Être à la fois observateur et acteur de cette mémoire, à travers des livres, des portraits, des enquêtes, c’est justement essayer de transformer la mémoire en ressource politique plutôt qu’en simple refuge. Une mémoire nationale ou diasporique bien travaillée ne se réduit pas à la commémoration du génocide ou à la nostalgie d’un âge d’or perdu : elle sert à définir qui est le « nous » arménien aujourd’hui, quelles continuités on assume, quelles ruptures on accepte, quelles priorités on se donne. C’est ce socle symbolique qui permet ensuite à un petit État d’affirmer ses intérêts, d’expliquer au monde pourquoi son existence compte, et sur quoi repose sa légitimité.

Du côté de la diaspora, la mémoire joue un rôle tout aussi stratégique. Elle maintient un lien transgénérationnel avec un État qui, sinon, risquerait d’être perçu comme lointain, faible ou décevant. Mais là encore, tout dépend de la manière dont cette mémoire est construite : si elle se fige dans le seul registre victimaire, elle enferme l’Arménie dans le passé et la condamne à demander réparation sans jamais penser puissance. Si, au contraire, elle articule le passé tragique avec les défis présents – souveraineté, sécurité, justice, émigration massive – elle peut nourrir une solidarité active, des investissements, des relais politiques, une diplomatie diasporique assumée.

Enfin, il y a un enjeu de lucidité. Construire une mémoire, ce n’est pas fabriquer une légende nationale consolante, c’est accepter de regarder aussi les angles morts, les responsabilités propres, les occasions manquées. Pour moi, la mémoire ne contribue à la stratégie arménienne que si elle aide à mieux comprendre pourquoi nous en sommes arrivés là, et donc à éviter de reproduire les mêmes impasses, les mêmes erreurs. À cette condition seulement, ce travail de mémoire – en Arménie comme en diaspora – peut devenir un pilier de la souveraineté d’un petit État : non pas seulement se souvenir de ce que l’on a subi, mais clarifier ce que l’on veut devenir.

Après ce recueil d’escales, envisagez-vous d’explorer d’autres « escales » géographiques ou diasporiques pour prolonger la réflexion ? Quels thèmes ou zones stratégiques vous semblent encore sous-explorés ?

Oui, j’envisage de poursuivre ces « escales », parce que ce format – fragments, terrains, portraits, analyses – permet d’attraper des réalités mouvantes sans les figer dans un grand récit théorique.

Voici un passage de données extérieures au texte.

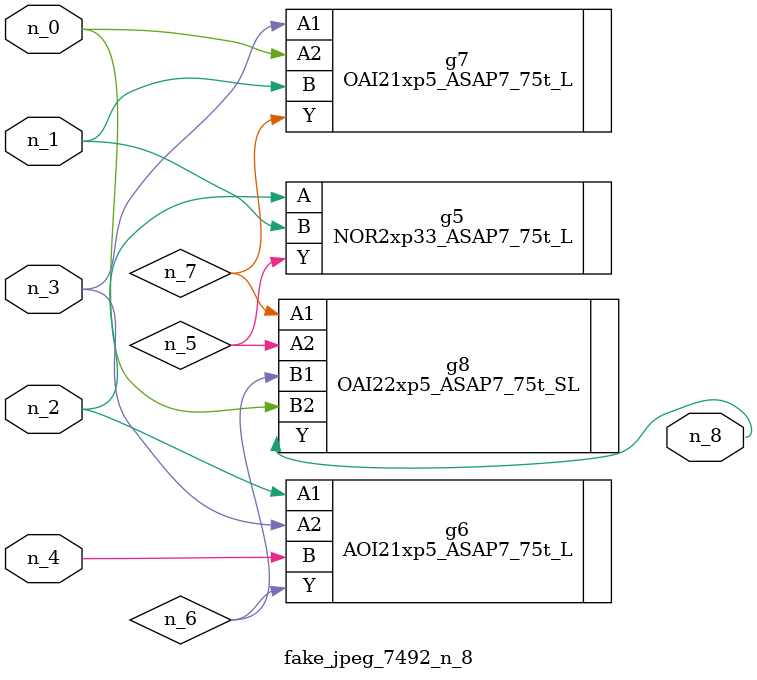
<source format=v>
module fake_jpeg_7492_n_8 (n_3, n_2, n_1, n_0, n_4, n_8);

input n_3;
input n_2;
input n_1;
input n_0;
input n_4;

output n_8;

wire n_6;
wire n_5;
wire n_7;

NOR2xp33_ASAP7_75t_L g5 ( 
.A(n_2),
.B(n_1),
.Y(n_5)
);

AOI21xp5_ASAP7_75t_L g6 ( 
.A1(n_2),
.A2(n_3),
.B(n_4),
.Y(n_6)
);

OAI21xp5_ASAP7_75t_L g7 ( 
.A1(n_3),
.A2(n_0),
.B(n_1),
.Y(n_7)
);

OAI22xp5_ASAP7_75t_SL g8 ( 
.A1(n_7),
.A2(n_5),
.B1(n_6),
.B2(n_0),
.Y(n_8)
);


endmodule
</source>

Plusieurs zones, plusieurs diasporas me semblent encore sous-explorées et mériteraient d’être intégrées dans une réflexion plus large.

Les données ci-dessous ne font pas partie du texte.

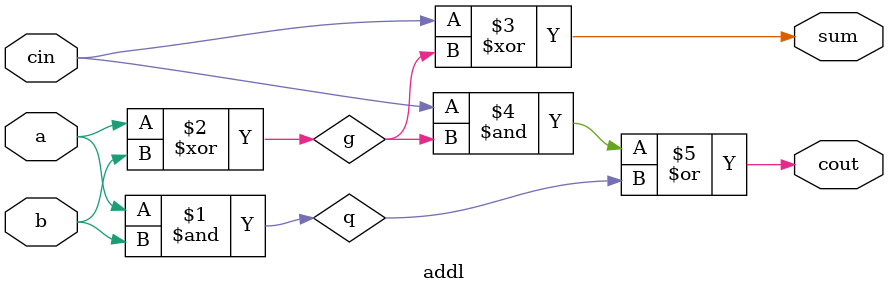
<source format=v>
module addl(a,b,cin,sum,cout);
	input a,b,cin;
	output sum,cout;

	wire q = a & b;
	wire g = a ^ b;

	assign sum = cin ^ g;
	assign cout = cin & g | q;
endmodule

</source>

D’abord, l’axe Europe de l’Est – mer Noire – Caucase élargi, notamment l’Ukraine, la Géorgie, la Roumanie, la Pologne. Ces espaces sont aujourd’hui au cœur d’une recomposition stratégique que l’Arménie ne peut ignorer : corridors énergétiques, compétition OTAN–Russie, fragilité des États menacés, diplomaties diasporiques balbutiantes. Comprendre comment ces pays articulent souveraineté, dépendances et alliances permettrait de relire autrement le dilemme arménien.

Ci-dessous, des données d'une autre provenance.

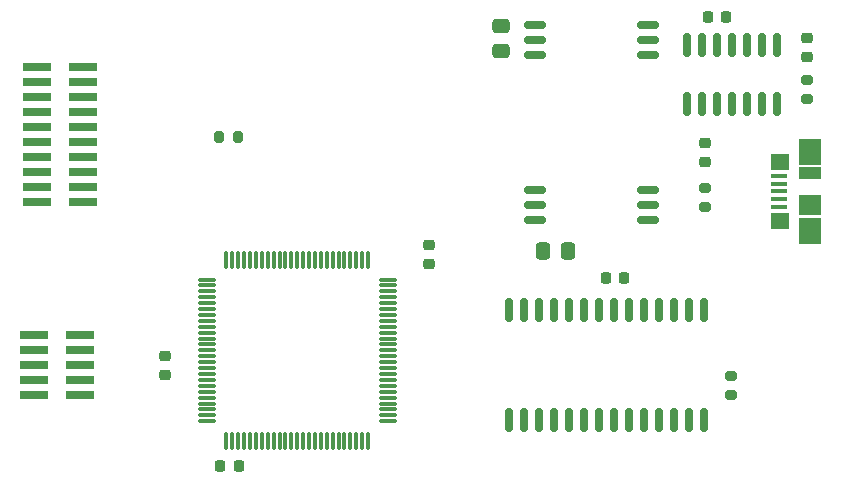
<source format=gbr>
%TF.GenerationSoftware,KiCad,Pcbnew,9.0.0-9.0.0-2~ubuntu24.10.1*%
%TF.CreationDate,2025-03-15T08:42:32-04:00*%
%TF.ProjectId,fat8,66617438-2e6b-4696-9361-645f70636258,rev?*%
%TF.SameCoordinates,Original*%
%TF.FileFunction,Paste,Top*%
%TF.FilePolarity,Positive*%
%FSLAX46Y46*%
G04 Gerber Fmt 4.6, Leading zero omitted, Abs format (unit mm)*
G04 Created by KiCad (PCBNEW 9.0.0-9.0.0-2~ubuntu24.10.1) date 2025-03-15 08:42:32*
%MOMM*%
%LPD*%
G01*
G04 APERTURE LIST*
G04 Aperture macros list*
%AMRoundRect*
0 Rectangle with rounded corners*
0 $1 Rounding radius*
0 $2 $3 $4 $5 $6 $7 $8 $9 X,Y pos of 4 corners*
0 Add a 4 corners polygon primitive as box body*
4,1,4,$2,$3,$4,$5,$6,$7,$8,$9,$2,$3,0*
0 Add four circle primitives for the rounded corners*
1,1,$1+$1,$2,$3*
1,1,$1+$1,$4,$5*
1,1,$1+$1,$6,$7*
1,1,$1+$1,$8,$9*
0 Add four rect primitives between the rounded corners*
20,1,$1+$1,$2,$3,$4,$5,0*
20,1,$1+$1,$4,$5,$6,$7,0*
20,1,$1+$1,$6,$7,$8,$9,0*
20,1,$1+$1,$8,$9,$2,$3,0*%
G04 Aperture macros list end*
%ADD10RoundRect,0.225000X-0.250000X0.225000X-0.250000X-0.225000X0.250000X-0.225000X0.250000X0.225000X0*%
%ADD11RoundRect,0.225000X0.250000X-0.225000X0.250000X0.225000X-0.250000X0.225000X-0.250000X-0.225000X0*%
%ADD12RoundRect,0.200000X-0.275000X0.200000X-0.275000X-0.200000X0.275000X-0.200000X0.275000X0.200000X0*%
%ADD13RoundRect,0.250000X-0.475000X0.337500X-0.475000X-0.337500X0.475000X-0.337500X0.475000X0.337500X0*%
%ADD14RoundRect,0.225000X0.225000X0.250000X-0.225000X0.250000X-0.225000X-0.250000X0.225000X-0.250000X0*%
%ADD15RoundRect,0.075000X-0.662500X-0.075000X0.662500X-0.075000X0.662500X0.075000X-0.662500X0.075000X0*%
%ADD16RoundRect,0.075000X-0.075000X-0.662500X0.075000X-0.662500X0.075000X0.662500X-0.075000X0.662500X0*%
%ADD17RoundRect,0.200000X0.275000X-0.200000X0.275000X0.200000X-0.275000X0.200000X-0.275000X-0.200000X0*%
%ADD18R,1.380000X0.450000*%
%ADD19R,1.905000X2.286000*%
%ADD20R,1.550000X1.425000*%
%ADD21R,1.900000X1.800000*%
%ADD22R,1.900000X1.000000*%
%ADD23R,2.400000X0.740000*%
%ADD24RoundRect,0.150000X-0.750000X-0.150000X0.750000X-0.150000X0.750000X0.150000X-0.750000X0.150000X0*%
%ADD25RoundRect,0.150000X-0.150000X0.875000X-0.150000X-0.875000X0.150000X-0.875000X0.150000X0.875000X0*%
%ADD26RoundRect,0.200000X0.200000X0.275000X-0.200000X0.275000X-0.200000X-0.275000X0.200000X-0.275000X0*%
%ADD27RoundRect,0.150000X-0.150000X0.825000X-0.150000X-0.825000X0.150000X-0.825000X0.150000X0.825000X0*%
%ADD28RoundRect,0.250000X0.337500X0.475000X-0.337500X0.475000X-0.337500X-0.475000X0.337500X-0.475000X0*%
G04 APERTURE END LIST*
D10*
%TO.C,C1*%
X122174000Y-53581000D03*
X122174000Y-55131000D03*
%TD*%
D11*
%TO.C,C6*%
X76454000Y-73165000D03*
X76454000Y-71615000D03*
%TD*%
D12*
%TO.C,R2*%
X122174000Y-57341000D03*
X122174000Y-58991000D03*
%TD*%
D13*
%TO.C,C8*%
X104902000Y-43666500D03*
X104902000Y-45741500D03*
%TD*%
D14*
%TO.C,C5*%
X82677000Y-80899000D03*
X81127000Y-80899000D03*
%TD*%
D15*
%TO.C,U4*%
X79967500Y-65120000D03*
X79967500Y-65620000D03*
X79967500Y-66120000D03*
X79967500Y-66620000D03*
X79967500Y-67120000D03*
X79967500Y-67620000D03*
X79967500Y-68120000D03*
X79967500Y-68620000D03*
X79967500Y-69120000D03*
X79967500Y-69620000D03*
X79967500Y-70120000D03*
X79967500Y-70620000D03*
X79967500Y-71120000D03*
X79967500Y-71620000D03*
X79967500Y-72120000D03*
X79967500Y-72620000D03*
X79967500Y-73120000D03*
X79967500Y-73620000D03*
X79967500Y-74120000D03*
X79967500Y-74620000D03*
X79967500Y-75120000D03*
X79967500Y-75620000D03*
X79967500Y-76120000D03*
X79967500Y-76620000D03*
X79967500Y-77120000D03*
D16*
X81630000Y-78782500D03*
X82130000Y-78782500D03*
X82630000Y-78782500D03*
X83130000Y-78782500D03*
X83630000Y-78782500D03*
X84130000Y-78782500D03*
X84630000Y-78782500D03*
X85130000Y-78782500D03*
X85630000Y-78782500D03*
X86130000Y-78782500D03*
X86630000Y-78782500D03*
X87130000Y-78782500D03*
X87630000Y-78782500D03*
X88130000Y-78782500D03*
X88630000Y-78782500D03*
X89130000Y-78782500D03*
X89630000Y-78782500D03*
X90130000Y-78782500D03*
X90630000Y-78782500D03*
X91130000Y-78782500D03*
X91630000Y-78782500D03*
X92130000Y-78782500D03*
X92630000Y-78782500D03*
X93130000Y-78782500D03*
X93630000Y-78782500D03*
D15*
X95292500Y-77120000D03*
X95292500Y-76620000D03*
X95292500Y-76120000D03*
X95292500Y-75620000D03*
X95292500Y-75120000D03*
X95292500Y-74620000D03*
X95292500Y-74120000D03*
X95292500Y-73620000D03*
X95292500Y-73120000D03*
X95292500Y-72620000D03*
X95292500Y-72120000D03*
X95292500Y-71620000D03*
X95292500Y-71120000D03*
X95292500Y-70620000D03*
X95292500Y-70120000D03*
X95292500Y-69620000D03*
X95292500Y-69120000D03*
X95292500Y-68620000D03*
X95292500Y-68120000D03*
X95292500Y-67620000D03*
X95292500Y-67120000D03*
X95292500Y-66620000D03*
X95292500Y-66120000D03*
X95292500Y-65620000D03*
X95292500Y-65120000D03*
D16*
X93630000Y-63457500D03*
X93130000Y-63457500D03*
X92630000Y-63457500D03*
X92130000Y-63457500D03*
X91630000Y-63457500D03*
X91130000Y-63457500D03*
X90630000Y-63457500D03*
X90130000Y-63457500D03*
X89630000Y-63457500D03*
X89130000Y-63457500D03*
X88630000Y-63457500D03*
X88130000Y-63457500D03*
X87630000Y-63457500D03*
X87130000Y-63457500D03*
X86630000Y-63457500D03*
X86130000Y-63457500D03*
X85630000Y-63457500D03*
X85130000Y-63457500D03*
X84630000Y-63457500D03*
X84130000Y-63457500D03*
X83630000Y-63457500D03*
X83130000Y-63457500D03*
X82630000Y-63457500D03*
X82130000Y-63457500D03*
X81630000Y-63457500D03*
%TD*%
D17*
%TO.C,R1*%
X130810000Y-49847000D03*
X130810000Y-48197000D03*
%TD*%
D18*
%TO.C,J2*%
X128404000Y-58958000D03*
X128404000Y-58308000D03*
X128404000Y-57658000D03*
X128404000Y-57008000D03*
X128404000Y-56358000D03*
D19*
X131064000Y-61033000D03*
D20*
X128489000Y-60145500D03*
D21*
X131064000Y-58808000D03*
D22*
X131064000Y-56108000D03*
D20*
X128489000Y-55170500D03*
D19*
X131064000Y-54283000D03*
%TD*%
D10*
%TO.C,D1*%
X130810000Y-44691000D03*
X130810000Y-46241000D03*
%TD*%
D23*
%TO.C,J3*%
X65614000Y-47117000D03*
X65614000Y-48387000D03*
X65614000Y-49657000D03*
X65614000Y-50927000D03*
X65614000Y-52197000D03*
X65614000Y-53467000D03*
X65614000Y-54737000D03*
X65614000Y-56007000D03*
X65614000Y-57277000D03*
X65614000Y-58547000D03*
X69514000Y-47117000D03*
X69514000Y-48387000D03*
X69514000Y-49657000D03*
X69514000Y-50927000D03*
X69514000Y-52197000D03*
X69514000Y-53467000D03*
X69514000Y-54737000D03*
X69514000Y-56007000D03*
X69514000Y-57277000D03*
X69514000Y-58547000D03*
%TD*%
D10*
%TO.C,C4*%
X98806000Y-62217000D03*
X98806000Y-63767000D03*
%TD*%
D12*
%TO.C,R4*%
X124333000Y-73280000D03*
X124333000Y-74930000D03*
%TD*%
D24*
%TO.C,DC1*%
X107722000Y-43561000D03*
X107722000Y-44831000D03*
X107722000Y-46101000D03*
X107722000Y-57531000D03*
X107722000Y-58801000D03*
X107722000Y-60071000D03*
X117322000Y-60071000D03*
X117322000Y-58801000D03*
X117322000Y-57531000D03*
X117322000Y-46101000D03*
X117322000Y-44831000D03*
X117322000Y-43561000D03*
%TD*%
D25*
%TO.C,U2*%
X122047000Y-67740000D03*
X120777000Y-67740000D03*
X119507000Y-67740000D03*
X118237000Y-67740000D03*
X116967000Y-67740000D03*
X115697000Y-67740000D03*
X114427000Y-67740000D03*
X113157000Y-67740000D03*
X111887000Y-67740000D03*
X110617000Y-67740000D03*
X109347000Y-67740000D03*
X108077000Y-67740000D03*
X106807000Y-67740000D03*
X105537000Y-67740000D03*
X105537000Y-77040000D03*
X106807000Y-77040000D03*
X108077000Y-77040000D03*
X109347000Y-77040000D03*
X110617000Y-77040000D03*
X111887000Y-77040000D03*
X113157000Y-77040000D03*
X114427000Y-77040000D03*
X115697000Y-77040000D03*
X116967000Y-77040000D03*
X118237000Y-77040000D03*
X119507000Y-77040000D03*
X120777000Y-77040000D03*
X122047000Y-77040000D03*
%TD*%
D14*
%TO.C,C3*%
X123965000Y-42926000D03*
X122415000Y-42926000D03*
%TD*%
D26*
%TO.C,R3*%
X82613000Y-53086000D03*
X80963000Y-53086000D03*
%TD*%
D27*
%TO.C,U5*%
X128270000Y-45277000D03*
X127000000Y-45277000D03*
X125730000Y-45277000D03*
X124460000Y-45277000D03*
X123190000Y-45277000D03*
X121920000Y-45277000D03*
X120650000Y-45277000D03*
X120650000Y-50227000D03*
X121920000Y-50227000D03*
X123190000Y-50227000D03*
X124460000Y-50227000D03*
X125730000Y-50227000D03*
X127000000Y-50227000D03*
X128270000Y-50227000D03*
%TD*%
D28*
%TO.C,C7*%
X110511500Y-62738000D03*
X108436500Y-62738000D03*
%TD*%
D23*
%TO.C,J1*%
X65360000Y-69850000D03*
X69260000Y-69850000D03*
X65360000Y-71120000D03*
X69260000Y-71120000D03*
X65360000Y-72390000D03*
X69260000Y-72390000D03*
X65360000Y-73660000D03*
X69260000Y-73660000D03*
X65360000Y-74930000D03*
X69260000Y-74930000D03*
%TD*%
D14*
%TO.C,C2*%
X115329000Y-65024000D03*
X113779000Y-65024000D03*
%TD*%
M02*

</source>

Ensuite, je souhaite explorer des diasporas “sœurs”, non pas au sens culturel, mais structurel : les diasporas assyrienne, copte, libanaise, syriaque, palestinienne, qui connaissent le même défi d’articuler survie locale, mémoire traumatique et existence transnationale. On y retrouve des questions proches : comment maintenir une langue quand le territoire se délite ; comment produire un récit collectif sans État fort ; comment peser politiquement depuis l’exil.

Il y a aussi des zones où l’on parle beaucoup, mais trop vite : le Golfe, l’Asie centrale, où émergent de nouvelles circulations arméniennes – étudiants, travailleurs, entrepreneurs – qui pourraient redessiner la carte diasporique des années à venir. Ce sont des « escales » moins visuelles que Beyrouth ou Istanbul, mais stratégiquement cruciales.

Enfin, un champ me semble encore très insuffisamment exploré : les nouvelles mobilités post-2020. L’exil arménien en Europe, les communautés qui se recomposent à Prague, Madrid, Berlin ou Lisbonne. Comprendre ces trajectoires, c’est comprendre une part du futur de l’Arménie. Au fond, l’ambition reste la même : multiplier les escales pour mieux saisir une géographie stratégique en recomposition, et comprendre comment l’Arménie — État et diaspora — peut continuer à exister en pensant ses marges autant que son centre.